The study found that suddenly oil producing countries are themselves becoming major oil consumers. Last year, OPEC members together with independent producers Russia and Mexico consumed over 12 million barrels per day, surpassing Western Europe to become the second largest oil market in the world. The CIBC World Markets report found that highly subsidized gasoline prices are often a significant factor in surging rates of domestic oil consumption found in many major oil producing countries.

"Domestic demand growth of as much as five per cent per year in key oil producing countries is already beginning to cannibalize exports and will increasingly do so in the future as production plateaus or declines in many of these countries," says Jeff Rubin, Chief Economist at CIBC World Markets. "At current rates of domestic consumption growth in the Middle East, OPEC's future export capacity must be increasingly called into question. Similar trends of rising domestic consumption are now evident in Russia and Mexico as well. These trends are likely to result in a sharp escalation in world oil prices over the next few years."

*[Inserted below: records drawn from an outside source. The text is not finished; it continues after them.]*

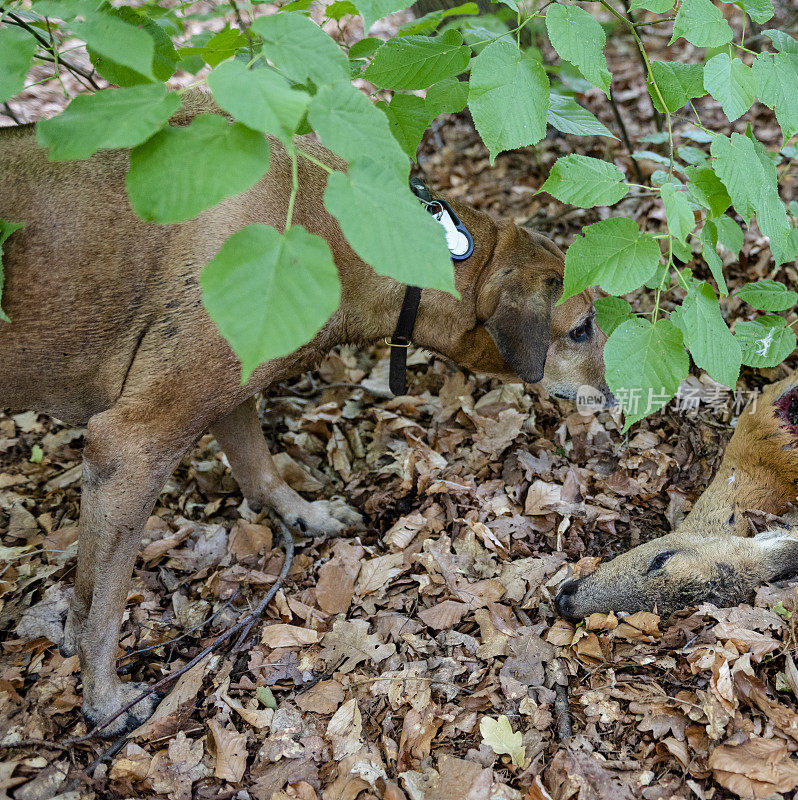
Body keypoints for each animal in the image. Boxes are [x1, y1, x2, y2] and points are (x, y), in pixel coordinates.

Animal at [0, 94, 608, 732]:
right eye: (582, 329)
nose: (616, 395)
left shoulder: (231, 386)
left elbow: (255, 472)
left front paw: (306, 515)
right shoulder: (131, 443)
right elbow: (107, 600)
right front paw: (102, 697)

With exports from OPEC, Russia and Mexico expected to decline by seven per cent over the next three years, markets will seek greater reliance on higher cost unconventional deposits. CIBC World Markets expects that Canadian oil sands will surpass deep water wells as the single largest source of new oil exports by decade end.

In sharp contrast to trends in OPEC, Mexico and China, Canada's own oil consumption fell last year and will be increasingly subject to carbon abatement regulations in the future. Virtually all of the nearly one million barrel increase in production by the end of the decade will be exported.

Canada's oil sands are likely to become more coveted as they represent one of the last great reserves of supply open to private investment. The CIBC World Markets study estimates they represent anywhere from 50- 70 per cent of the world's oil reserves open to private investment, depending on one's view of the investment climate in Nigeria and Kazakhstan.

Mr. Rubin notes "For most multinational firms, the world is rapidly shrinking. Increasingly they are shut out of the backyards of all the state- owned oil patches and they have to compete against those state firms in places still open to private investment. Canada remains one of the few places where there is still private access to strategically important reserves, in sharp contrast, for example, to the oil sand deposits in Venezuela."